Dalam keadaan terinspirasi kita merasa terlahir untuk berkarya dan mencipta.  Saat ego mulai memuncak tanpa sadar semua kesempatan terlewati secara sia-sia. Kalau  menengok kebelakang, banyak sekali pilihan  yang telah terlewati dan lucunya justru semua membuatku merasa lebih bebas. Apakah ini yang dinamakan kepuasan?.  Itulah mengapa tak ada jawaban yang pasti untuk menyelesaikannya. Seperti orang yang sedang dirudung asmara yang merasakan dirinya lahir untuk seseorang yang di cinta.
keadaan paling membingungkan adalah saat dimana terlintas dipikiranku tentang apa itu cinta? Apa tidak ada kata yang lebih pantas menggantikannya. Entah itu tahu, ayam goreng atau bisa juga keju. yang semua itu sudah jelas maknanya.  Terlebih lagi jika ada seseorang yang datang menceritakan sejuta problema tentang kehidupan cintanya. Keadaan tersebut hanya menyajikan jawaban subjektif yang terlalu dilebih-lebihkan. Mungkin salah satu tujuannya adalah agar kelihatan lebih dewasa.   Atau hanya menuturkan kembali kalimat-kalimat bijaksana yang keluar dari mulut para pujangga agar terlihat lebih tahu tentang problema tersebut.
Tak dapat di pungkiri, kehidupan menyimpan sejuta pesona tentang bercinta. Baik itu merasakan, Mendalami atau hanya mendengarkan. Beruntung bagi yang bisa merasakan, bahagia bagi yang sudah mendalami dan bersyukurlah bagi yang baru punya keseempatan untuk mendengarkan. Sebab dari sanalah kita dapat melihat bijaksannya hidup. Setiap orang menunggu kesempatanya untuk merasakan, mendalami dan mendengarkan. Seperti secangkir kopi yang selalu membuat penikmatnya merasa ketagihan untuk meneguknya kembali.  Saat secangkir kopi itu sudah habis kita hanya butuh membuatnya kembali untuk menikmatinya.
Saat dua manusia sedang dimabuk asmara dan merasakan mereka lahir untuk orang yang mereka  cinta tetapi belum menjalin ikatan dalam percintaan.  Mereka seperti gula dan kopi yang menunggu air panas untuk menyeduhya. Setelah mereka menjalin ikatan, secangkir kopi begitu menawan, hangat, manis dan menenangkan. Seteguk demi seteguk kopi itu mulai dinikmati. Dunia hanya terasa milik berdua,  semua terasa manis dan menghangatkan. Tetapi tanpa sadar lama-lama secangkir kopi itu mulai habis. Hanya tertinggal ampas dan pahitnya saja. Di situlah titiik jenuh mulai menggrogoti.  Segala bentuk kegelisahan mulai terluapkan dan Air mata mulai membanjiri.
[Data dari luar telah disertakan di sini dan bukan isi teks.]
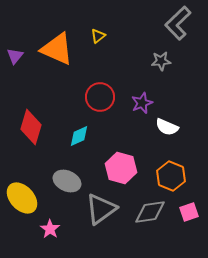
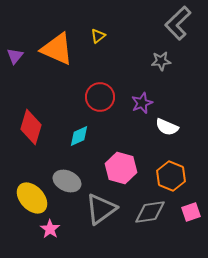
yellow ellipse: moved 10 px right
pink square: moved 2 px right
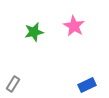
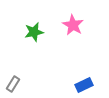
pink star: moved 1 px left, 1 px up
blue rectangle: moved 3 px left
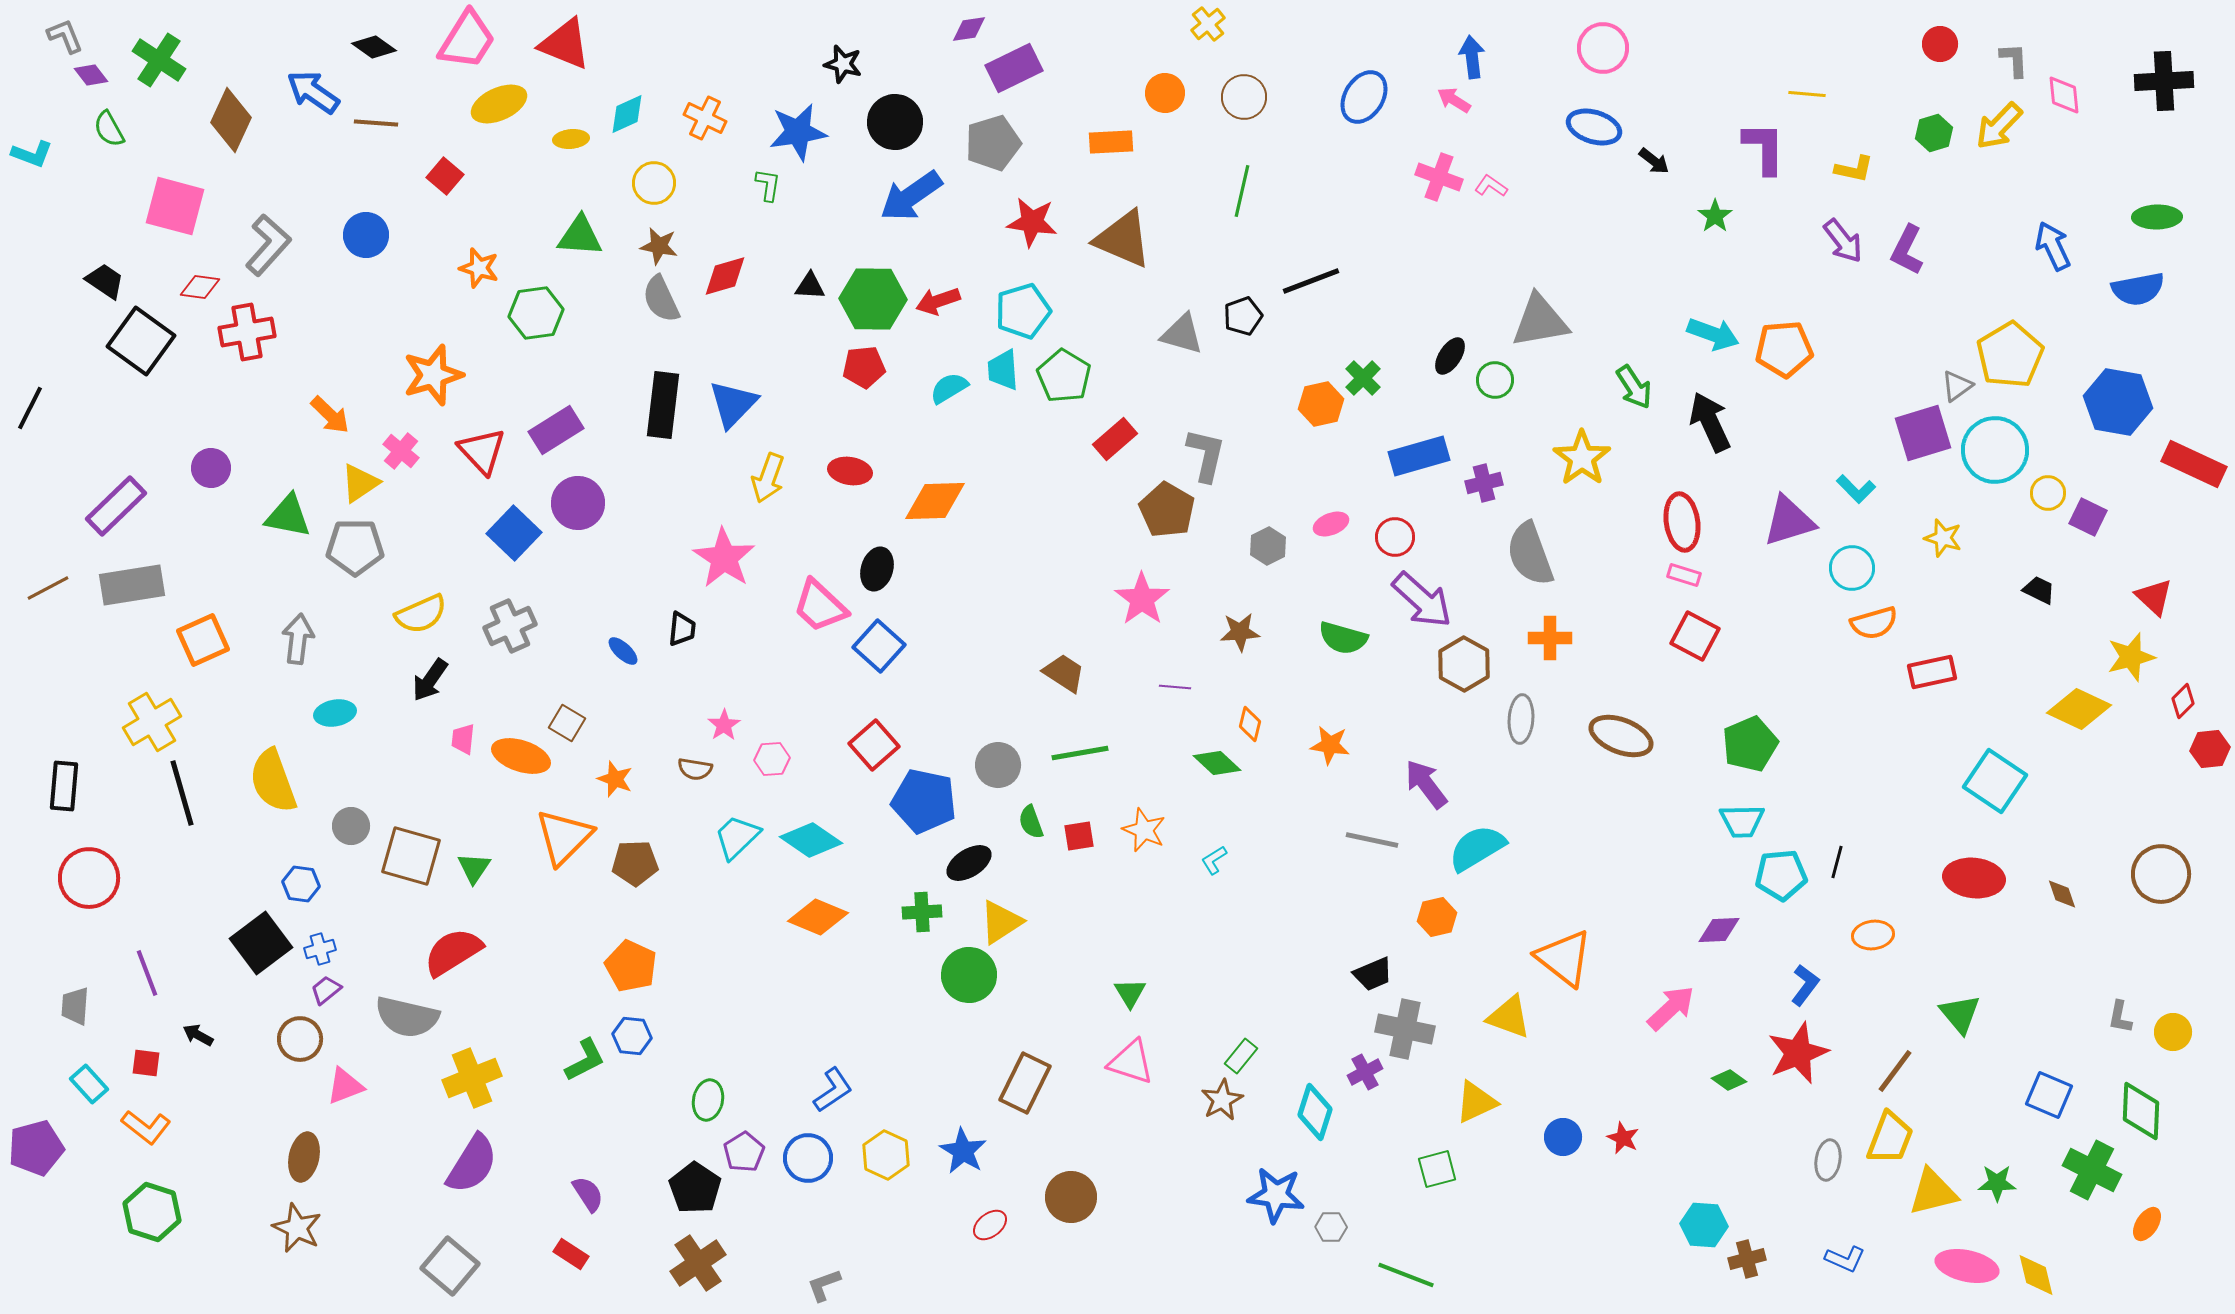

Sebelum mencurahkan hati tentang problema kepada orang lain. Apa mereka lupa tentang secankir kopi tersebut? Bagaimana cara membuatnya, atau dari mana asalnya. Kebanyakan dari manusia selalu melupakannya. lupa untuk membuatnya kembali. Lupa menyiapkan bahan untuk membuatnya dan lupa mengingat proses itu semua. Ini hanya tentang secangkir kopi yang dihabiskan oleh pembuatnya dan lupa membuatnya kembali.